**TEXTAUSZUG:**
Bereits seit  einem halben Jahr waren die Schweizer Milcherzeuger mit laufend sinkenden Milchpreisen konfrontiert. Dies mit der Begründung, dass im Ausland die Preise ebenfalls am Sinken sind. Nun stieg der Frankenkurs in einem Tag um 20 %. Damit stieg  der Schweizer Milchpreis im Vergleich zur EU von rund 50 auf  rund 60 Cent . Die Kosten sind  gleichzeitig (rein rechnerisch)  von 75 auf 90 Cent gestiegen. Dies allein wegen dem Frankenkurs.

Die Milchbranche befürchtet "verheerende Auswirkungen". Es ist zu erwarten, dass die Molkereien nun mit massiven Preissenkungen  bei den Milchauszahlungspreisen den Kursverlust des Euro ausgleichen wollen. Die EMB Mitgliedorganisation BIG-M hat mit einem Schreiben klargestellt, dass in der Schweiz immer noch ein Grenzschutz für die weiße Linie besteht. Darum sollte der A Milchpreis für dieses Segment nicht unter Druck kommen. Er kommt trotzdem unter Druck, weil die Segmentierung in A-, B- und C Milch von den Milchhändlern nicht transparent umgesetzt wird, und darum die tiefpreisige Milch ins obere Segment drückt. Damit erodiert das ganze Preissystem.

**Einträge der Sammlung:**
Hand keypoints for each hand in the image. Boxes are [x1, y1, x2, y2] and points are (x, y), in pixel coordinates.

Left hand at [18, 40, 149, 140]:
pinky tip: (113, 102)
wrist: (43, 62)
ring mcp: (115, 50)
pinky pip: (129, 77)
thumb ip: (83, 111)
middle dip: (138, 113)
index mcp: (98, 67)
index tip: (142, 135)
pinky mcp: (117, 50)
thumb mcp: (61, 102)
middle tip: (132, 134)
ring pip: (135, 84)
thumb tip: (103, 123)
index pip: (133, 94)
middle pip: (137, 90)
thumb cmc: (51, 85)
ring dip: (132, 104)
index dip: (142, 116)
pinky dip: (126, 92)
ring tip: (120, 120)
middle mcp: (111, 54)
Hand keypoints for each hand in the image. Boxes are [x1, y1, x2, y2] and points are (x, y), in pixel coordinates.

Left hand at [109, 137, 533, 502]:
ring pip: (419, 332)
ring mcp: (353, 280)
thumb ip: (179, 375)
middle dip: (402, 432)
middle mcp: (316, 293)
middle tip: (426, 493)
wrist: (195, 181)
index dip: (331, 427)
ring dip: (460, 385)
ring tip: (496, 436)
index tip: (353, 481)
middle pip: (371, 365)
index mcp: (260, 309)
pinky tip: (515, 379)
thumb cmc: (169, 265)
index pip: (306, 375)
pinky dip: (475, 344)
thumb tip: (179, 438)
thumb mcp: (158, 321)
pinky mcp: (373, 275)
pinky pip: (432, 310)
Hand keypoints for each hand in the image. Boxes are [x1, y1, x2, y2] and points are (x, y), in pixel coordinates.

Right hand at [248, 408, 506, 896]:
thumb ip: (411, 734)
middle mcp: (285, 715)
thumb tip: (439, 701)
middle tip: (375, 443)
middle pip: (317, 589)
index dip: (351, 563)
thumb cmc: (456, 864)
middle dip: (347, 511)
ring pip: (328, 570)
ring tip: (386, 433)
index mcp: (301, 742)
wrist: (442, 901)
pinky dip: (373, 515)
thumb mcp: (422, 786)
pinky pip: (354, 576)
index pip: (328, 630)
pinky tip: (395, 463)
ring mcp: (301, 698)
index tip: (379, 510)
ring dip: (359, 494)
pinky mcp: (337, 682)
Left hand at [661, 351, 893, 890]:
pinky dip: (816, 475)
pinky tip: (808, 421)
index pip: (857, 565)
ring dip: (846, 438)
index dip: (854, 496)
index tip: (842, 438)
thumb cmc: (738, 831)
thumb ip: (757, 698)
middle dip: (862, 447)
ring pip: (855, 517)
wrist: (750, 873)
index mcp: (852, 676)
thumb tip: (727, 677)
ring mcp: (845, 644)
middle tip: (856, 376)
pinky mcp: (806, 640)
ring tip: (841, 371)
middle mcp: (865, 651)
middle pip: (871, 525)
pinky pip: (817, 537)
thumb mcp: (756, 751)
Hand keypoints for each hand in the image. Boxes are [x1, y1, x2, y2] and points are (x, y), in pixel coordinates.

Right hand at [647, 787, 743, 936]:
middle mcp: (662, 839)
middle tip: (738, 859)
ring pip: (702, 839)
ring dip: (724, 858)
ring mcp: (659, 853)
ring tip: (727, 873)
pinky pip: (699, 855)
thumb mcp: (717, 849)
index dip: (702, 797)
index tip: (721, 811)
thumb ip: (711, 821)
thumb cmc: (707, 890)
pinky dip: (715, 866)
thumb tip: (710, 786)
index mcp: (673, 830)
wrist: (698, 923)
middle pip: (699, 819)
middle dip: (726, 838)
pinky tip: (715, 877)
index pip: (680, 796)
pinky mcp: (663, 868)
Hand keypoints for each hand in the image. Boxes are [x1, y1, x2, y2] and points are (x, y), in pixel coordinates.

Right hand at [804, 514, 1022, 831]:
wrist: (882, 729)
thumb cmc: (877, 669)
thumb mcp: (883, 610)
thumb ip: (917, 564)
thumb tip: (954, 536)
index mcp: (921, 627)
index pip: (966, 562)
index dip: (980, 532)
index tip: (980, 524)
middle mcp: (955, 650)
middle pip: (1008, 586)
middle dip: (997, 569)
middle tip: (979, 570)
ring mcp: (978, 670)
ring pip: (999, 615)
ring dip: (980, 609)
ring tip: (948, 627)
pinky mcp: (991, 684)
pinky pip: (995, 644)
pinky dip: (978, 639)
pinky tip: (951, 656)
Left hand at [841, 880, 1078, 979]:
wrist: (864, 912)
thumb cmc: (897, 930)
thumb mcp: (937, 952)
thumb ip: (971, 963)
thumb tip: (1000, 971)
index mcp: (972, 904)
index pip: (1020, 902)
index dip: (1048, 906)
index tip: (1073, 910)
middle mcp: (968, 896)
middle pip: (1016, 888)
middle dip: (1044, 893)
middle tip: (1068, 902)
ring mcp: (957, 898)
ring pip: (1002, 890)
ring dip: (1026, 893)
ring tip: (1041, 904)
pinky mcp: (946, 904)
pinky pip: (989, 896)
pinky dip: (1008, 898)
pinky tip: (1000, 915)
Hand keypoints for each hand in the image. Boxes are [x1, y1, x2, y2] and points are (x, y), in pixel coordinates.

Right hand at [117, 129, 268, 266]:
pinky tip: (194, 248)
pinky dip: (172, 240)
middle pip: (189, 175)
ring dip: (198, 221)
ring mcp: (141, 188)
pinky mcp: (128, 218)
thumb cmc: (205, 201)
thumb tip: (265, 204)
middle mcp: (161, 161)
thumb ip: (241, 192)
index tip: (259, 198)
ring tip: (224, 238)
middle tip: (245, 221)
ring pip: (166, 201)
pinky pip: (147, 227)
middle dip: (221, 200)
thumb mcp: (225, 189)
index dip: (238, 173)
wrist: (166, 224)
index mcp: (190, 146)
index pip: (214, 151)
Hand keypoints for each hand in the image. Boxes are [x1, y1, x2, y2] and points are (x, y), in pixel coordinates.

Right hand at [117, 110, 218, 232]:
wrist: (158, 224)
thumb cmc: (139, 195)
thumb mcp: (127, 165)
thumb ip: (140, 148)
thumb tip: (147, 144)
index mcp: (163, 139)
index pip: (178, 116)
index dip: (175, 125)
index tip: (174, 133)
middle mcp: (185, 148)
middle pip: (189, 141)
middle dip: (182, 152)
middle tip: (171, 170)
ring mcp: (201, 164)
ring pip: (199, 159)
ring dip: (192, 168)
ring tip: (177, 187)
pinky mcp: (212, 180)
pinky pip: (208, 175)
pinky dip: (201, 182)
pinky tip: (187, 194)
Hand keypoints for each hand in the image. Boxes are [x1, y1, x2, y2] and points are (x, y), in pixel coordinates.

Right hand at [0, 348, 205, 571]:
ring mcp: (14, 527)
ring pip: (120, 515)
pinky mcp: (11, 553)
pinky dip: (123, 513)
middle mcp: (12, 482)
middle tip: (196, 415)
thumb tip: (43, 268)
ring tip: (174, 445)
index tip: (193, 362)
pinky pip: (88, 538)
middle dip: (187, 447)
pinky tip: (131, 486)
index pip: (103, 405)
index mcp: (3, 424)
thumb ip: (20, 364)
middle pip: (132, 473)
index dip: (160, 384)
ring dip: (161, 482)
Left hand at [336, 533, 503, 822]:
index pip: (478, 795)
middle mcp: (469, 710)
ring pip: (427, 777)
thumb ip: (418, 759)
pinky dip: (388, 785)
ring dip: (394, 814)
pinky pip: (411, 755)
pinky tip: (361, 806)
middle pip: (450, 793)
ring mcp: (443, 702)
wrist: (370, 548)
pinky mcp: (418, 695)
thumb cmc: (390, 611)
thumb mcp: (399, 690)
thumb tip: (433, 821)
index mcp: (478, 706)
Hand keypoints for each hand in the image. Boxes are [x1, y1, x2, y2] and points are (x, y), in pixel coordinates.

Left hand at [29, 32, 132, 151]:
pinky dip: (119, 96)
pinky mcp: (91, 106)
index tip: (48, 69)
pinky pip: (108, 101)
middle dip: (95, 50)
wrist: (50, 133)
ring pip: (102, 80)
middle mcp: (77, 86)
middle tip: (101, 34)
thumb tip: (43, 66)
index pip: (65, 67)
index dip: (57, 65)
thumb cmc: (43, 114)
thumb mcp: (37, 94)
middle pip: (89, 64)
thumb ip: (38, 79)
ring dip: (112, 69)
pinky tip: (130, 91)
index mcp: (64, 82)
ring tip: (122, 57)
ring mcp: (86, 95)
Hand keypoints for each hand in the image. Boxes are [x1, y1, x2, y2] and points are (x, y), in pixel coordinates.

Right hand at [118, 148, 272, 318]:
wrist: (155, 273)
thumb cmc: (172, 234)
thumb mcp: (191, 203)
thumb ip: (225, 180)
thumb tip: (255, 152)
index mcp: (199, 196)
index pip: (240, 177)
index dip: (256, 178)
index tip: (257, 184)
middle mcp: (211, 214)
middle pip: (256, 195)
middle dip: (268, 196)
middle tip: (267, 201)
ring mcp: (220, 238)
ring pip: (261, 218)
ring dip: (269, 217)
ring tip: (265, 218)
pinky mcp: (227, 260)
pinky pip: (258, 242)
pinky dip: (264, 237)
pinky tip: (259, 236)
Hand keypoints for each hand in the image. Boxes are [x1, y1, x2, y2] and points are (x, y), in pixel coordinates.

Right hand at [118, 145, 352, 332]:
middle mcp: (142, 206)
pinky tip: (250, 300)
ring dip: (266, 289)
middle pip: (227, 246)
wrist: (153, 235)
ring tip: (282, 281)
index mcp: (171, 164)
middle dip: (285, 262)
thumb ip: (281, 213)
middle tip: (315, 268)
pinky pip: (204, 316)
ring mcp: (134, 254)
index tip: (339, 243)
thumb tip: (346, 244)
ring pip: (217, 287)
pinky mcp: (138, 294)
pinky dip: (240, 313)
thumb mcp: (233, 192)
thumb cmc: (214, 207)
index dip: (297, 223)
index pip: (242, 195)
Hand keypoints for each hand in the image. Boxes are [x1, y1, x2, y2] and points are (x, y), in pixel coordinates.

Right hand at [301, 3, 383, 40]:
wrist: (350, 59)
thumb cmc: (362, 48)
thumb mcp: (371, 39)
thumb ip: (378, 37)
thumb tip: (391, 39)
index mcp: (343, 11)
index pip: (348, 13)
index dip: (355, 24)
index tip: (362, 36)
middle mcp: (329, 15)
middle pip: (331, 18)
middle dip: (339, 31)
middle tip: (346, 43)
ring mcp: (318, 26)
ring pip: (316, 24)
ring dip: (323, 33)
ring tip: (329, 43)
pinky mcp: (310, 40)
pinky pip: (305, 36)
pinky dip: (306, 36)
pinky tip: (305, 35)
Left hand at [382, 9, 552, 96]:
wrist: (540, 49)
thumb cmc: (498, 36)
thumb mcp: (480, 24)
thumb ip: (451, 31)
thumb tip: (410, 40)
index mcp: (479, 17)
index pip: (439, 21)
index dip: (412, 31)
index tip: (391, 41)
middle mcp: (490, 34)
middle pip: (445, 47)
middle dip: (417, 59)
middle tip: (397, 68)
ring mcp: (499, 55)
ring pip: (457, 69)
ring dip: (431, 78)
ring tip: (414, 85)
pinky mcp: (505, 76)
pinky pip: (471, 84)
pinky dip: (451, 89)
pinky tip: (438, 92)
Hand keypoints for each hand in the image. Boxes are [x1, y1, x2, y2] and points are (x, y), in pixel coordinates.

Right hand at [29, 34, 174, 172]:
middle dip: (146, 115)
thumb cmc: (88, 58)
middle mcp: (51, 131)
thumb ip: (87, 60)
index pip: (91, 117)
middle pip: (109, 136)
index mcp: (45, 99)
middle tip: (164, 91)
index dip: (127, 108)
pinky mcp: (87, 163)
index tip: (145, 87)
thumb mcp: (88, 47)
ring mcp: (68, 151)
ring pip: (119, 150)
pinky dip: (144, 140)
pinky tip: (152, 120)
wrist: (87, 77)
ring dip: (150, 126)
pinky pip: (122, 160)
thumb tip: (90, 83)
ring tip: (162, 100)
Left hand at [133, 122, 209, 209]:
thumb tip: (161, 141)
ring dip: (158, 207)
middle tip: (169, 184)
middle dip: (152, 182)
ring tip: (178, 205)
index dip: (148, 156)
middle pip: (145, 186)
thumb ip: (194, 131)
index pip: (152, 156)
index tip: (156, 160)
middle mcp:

**ARBEITSAUFTRAG:** Schreib alle Beträge in Cent auf, die im Textauszug über die Schweizer Milchpreise vorkommen. Die Einträge stammen aus einer anderen Quelle.

**ERGEBNIS:** rund 50 Cent, rund 60 Cent, 75 Cent, 90 Cent